● **Data for the task**
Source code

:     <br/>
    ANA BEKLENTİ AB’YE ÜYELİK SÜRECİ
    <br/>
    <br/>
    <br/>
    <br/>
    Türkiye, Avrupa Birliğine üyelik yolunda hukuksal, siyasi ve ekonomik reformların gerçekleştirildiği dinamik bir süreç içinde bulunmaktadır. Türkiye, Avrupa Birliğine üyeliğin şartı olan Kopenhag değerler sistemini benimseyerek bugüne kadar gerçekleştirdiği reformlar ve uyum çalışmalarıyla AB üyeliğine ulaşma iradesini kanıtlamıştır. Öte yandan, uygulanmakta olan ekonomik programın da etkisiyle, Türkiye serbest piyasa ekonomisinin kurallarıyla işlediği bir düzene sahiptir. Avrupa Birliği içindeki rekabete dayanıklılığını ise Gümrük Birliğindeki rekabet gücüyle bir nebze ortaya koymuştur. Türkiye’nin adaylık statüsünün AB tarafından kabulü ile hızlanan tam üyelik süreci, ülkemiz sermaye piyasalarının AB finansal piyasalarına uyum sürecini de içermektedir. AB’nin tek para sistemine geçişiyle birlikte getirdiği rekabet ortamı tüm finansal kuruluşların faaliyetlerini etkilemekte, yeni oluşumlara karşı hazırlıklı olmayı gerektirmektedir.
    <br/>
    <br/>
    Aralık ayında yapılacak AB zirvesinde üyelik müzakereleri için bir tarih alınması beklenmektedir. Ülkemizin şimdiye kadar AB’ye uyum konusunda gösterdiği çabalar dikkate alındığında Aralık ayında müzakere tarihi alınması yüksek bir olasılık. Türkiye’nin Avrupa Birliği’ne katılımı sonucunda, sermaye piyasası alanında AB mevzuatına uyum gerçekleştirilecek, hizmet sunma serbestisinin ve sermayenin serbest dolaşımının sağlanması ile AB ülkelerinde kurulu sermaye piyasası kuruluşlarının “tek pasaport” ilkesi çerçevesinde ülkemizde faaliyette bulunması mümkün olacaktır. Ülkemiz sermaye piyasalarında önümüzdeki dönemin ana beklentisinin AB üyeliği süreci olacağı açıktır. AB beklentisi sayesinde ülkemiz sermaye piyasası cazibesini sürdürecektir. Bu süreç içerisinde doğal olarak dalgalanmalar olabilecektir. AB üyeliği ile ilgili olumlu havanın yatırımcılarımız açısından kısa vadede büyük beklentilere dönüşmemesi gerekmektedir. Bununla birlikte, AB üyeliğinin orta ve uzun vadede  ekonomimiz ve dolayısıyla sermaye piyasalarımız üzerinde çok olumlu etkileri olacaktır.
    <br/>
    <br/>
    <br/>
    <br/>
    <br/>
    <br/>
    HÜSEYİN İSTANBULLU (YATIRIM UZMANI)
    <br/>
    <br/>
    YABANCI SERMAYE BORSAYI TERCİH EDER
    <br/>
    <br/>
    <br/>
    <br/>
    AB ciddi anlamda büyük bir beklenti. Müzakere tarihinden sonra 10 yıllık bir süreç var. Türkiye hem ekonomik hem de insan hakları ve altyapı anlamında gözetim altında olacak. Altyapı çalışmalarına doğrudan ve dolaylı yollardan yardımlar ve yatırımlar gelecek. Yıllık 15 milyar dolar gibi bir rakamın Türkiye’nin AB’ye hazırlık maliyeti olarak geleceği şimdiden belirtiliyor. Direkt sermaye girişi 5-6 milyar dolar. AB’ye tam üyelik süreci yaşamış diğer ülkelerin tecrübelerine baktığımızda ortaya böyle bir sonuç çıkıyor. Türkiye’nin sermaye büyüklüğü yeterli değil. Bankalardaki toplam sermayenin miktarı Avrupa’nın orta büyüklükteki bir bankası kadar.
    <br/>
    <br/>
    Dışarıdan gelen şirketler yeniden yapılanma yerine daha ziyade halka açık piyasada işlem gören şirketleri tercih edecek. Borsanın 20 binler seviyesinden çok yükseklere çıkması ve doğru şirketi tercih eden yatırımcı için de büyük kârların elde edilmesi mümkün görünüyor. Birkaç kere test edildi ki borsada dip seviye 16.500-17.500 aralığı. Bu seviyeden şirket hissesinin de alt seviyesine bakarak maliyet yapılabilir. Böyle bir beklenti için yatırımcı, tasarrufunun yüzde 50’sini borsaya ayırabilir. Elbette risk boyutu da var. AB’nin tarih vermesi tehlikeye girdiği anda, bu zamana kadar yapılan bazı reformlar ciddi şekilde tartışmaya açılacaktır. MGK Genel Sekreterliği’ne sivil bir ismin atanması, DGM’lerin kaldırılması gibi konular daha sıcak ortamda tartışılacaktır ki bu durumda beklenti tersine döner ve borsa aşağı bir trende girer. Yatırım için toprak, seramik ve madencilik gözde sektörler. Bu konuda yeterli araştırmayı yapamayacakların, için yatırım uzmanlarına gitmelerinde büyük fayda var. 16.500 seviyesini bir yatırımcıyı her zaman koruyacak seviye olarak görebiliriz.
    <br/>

● **What is needed**
Each line above is to be reproduced exactly.

● **Written answer**
Source code

:     <br/>
    ANA BEKLENTİ AB’YE ÜYELİK SÜRECİ
    <br/>
    <br/>
    <br/>
    <br/>
    Türkiye, Avrupa Birliğine üyelik yolunda hukuksal, siyasi ve ekonomik reformların gerçekleştirildiği dinamik bir süreç içinde bulunmaktadır. Türkiye, Avrupa Birliğine üyeliğin şartı olan Kopenhag değerler sistemini benimseyerek bugüne kadar gerçekleştirdiği reformlar ve uyum çalışmalarıyla AB üyeliğine ulaşma iradesini kanıtlamıştır. Öte yandan, uygulanmakta olan ekonomik programın da etkisiyle, Türkiye serbest piyasa ekonomisinin kurallarıyla işlediği bir düzene sahiptir. Avrupa Birliği içindeki rekabete dayanıklılığını ise Gümrük Birliğindeki rekabet gücüyle bir nebze ortaya koymuştur. Türkiye’nin adaylık statüsünün AB tarafından kabulü ile hızlanan tam üyelik süreci, ülkemiz sermaye piyasalarının AB finansal piyasalarına uyum sürecini de içermektedir. AB’nin tek para sistemine geçişiyle birlikte getirdiği rekabet ortamı tüm finansal kuruluşların faaliyetlerini etkilemekte, yeni oluşumlara karşı hazırlıklı olmayı gerektirmektedir.
    <br/>
    <br/>
    Aralık ayında yapılacak AB zirvesinde üyelik müzakereleri için bir tarih alınması beklenmektedir. Ülkemizin şimdiye kadar AB’ye uyum konusunda gösterdiği çabalar dikkate alındığında Aralık ayında müzakere tarihi alınması yüksek bir olasılık. Türkiye’nin Avrupa Birliği’ne katılımı sonucunda, sermaye piyasası alanında AB mevzuatına uyum gerçekleştirilecek, hizmet sunma serbestisinin ve sermayenin serbest dolaşımının sağlanması ile AB ülkelerinde kurulu sermaye piyasası kuruluşlarının “tek pasaport” ilkesi çerçevesinde ülkemizde faaliyette bulunması mümkün olacaktır. Ülkemiz sermaye piyasalarında önümüzdeki dönemin ana beklentisinin AB üyeliği süreci olacağı açıktır. AB beklentisi sayesinde ülkemiz sermaye piyasası cazibesini sürdürecektir. Bu süreç içerisinde doğal olarak dalgalanmalar olabilecektir. AB üyeliği ile ilgili olumlu havanın yatırımcılarımız açısından kısa vadede büyük beklentilere dönüşmemesi gerekmektedir. Bununla birlikte, AB üyeliğinin orta ve uzun vadede  ekonomimiz ve dolayısıyla sermaye piyasalarımız üzerinde çok olumlu etkileri olacaktır.
    <br/>
    <br/>
    <br/>
    <br/>
    <br/>
    <br/>
    HÜSEYİN İSTANBULLU (YATIRIM UZMANI)
    <br/>
    <br/>
    YABANCI SERMAYE BORSAYI TERCİH EDER
    <br/>
    <br/>
    <br/>
    <br/>
    AB ciddi anlamda büyük bir beklenti. Müzakere tarihinden sonra 10 yıllık bir süreç var. Türkiye hem ekonomik hem de insan hakları ve altyapı anlamında gözetim altında olacak. Altyapı çalışmalarına doğrudan ve dolaylı yollardan yardımlar ve yatırımlar gelecek. Yıllık 15 milyar dolar gibi bir rakamın Türkiye’nin AB’ye hazırlık maliyeti olarak geleceği şimdiden belirtiliyor. Direkt sermaye girişi 5-6 milyar dolar. AB’ye tam üyelik süreci yaşamış diğer ülkelerin tecrübelerine baktığımızda ortaya böyle bir sonuç çıkıyor. Türkiye’nin sermaye büyüklüğü yeterli değil. Bankalardaki toplam sermayenin miktarı Avrupa’nın orta büyüklükteki bir bankası kadar.
    <br/>
    <br/>
    Dışarıdan gelen şirketler yeniden yapılanma yerine daha ziyade halka açık piyasada işlem gören şirketleri tercih edecek. Borsanın 20 binler seviyesinden çok yükseklere çıkması ve doğru şirketi tercih eden yatırımcı için de büyük kârların elde edilmesi mümkün görünüyor. Birkaç kere test edildi ki borsada dip seviye 16.500-17.500 aralığı. Bu seviyeden şirket hissesinin de alt seviyesine bakarak maliyet yapılabilir. Böyle bir beklenti için yatırımcı, tasarrufunun yüzde 50’sini borsaya ayırabilir. Elbette risk boyutu da var. AB’nin tarih vermesi tehlikeye girdiği anda, bu zamana kadar yapılan bazı reformlar ciddi şekilde tartışmaya açılacaktır. MGK Genel Sekreterliği’ne sivil bir ismin atanması, DGM’lerin kaldırılması gibi konular daha sıcak ortamda tartışılacaktır ki bu durumda beklenti tersine döner ve borsa aşağı bir trende girer. Yatırım için toprak, seramik ve madencilik gözde sektörler. Bu konuda yeterli araştırmayı yapamayacakların, için yatırım uzmanlarına gitmelerinde büyük fayda var. 16.500 seviyesini bir yatırımcıyı her zaman koruyacak seviye olarak görebiliriz.
    <br/>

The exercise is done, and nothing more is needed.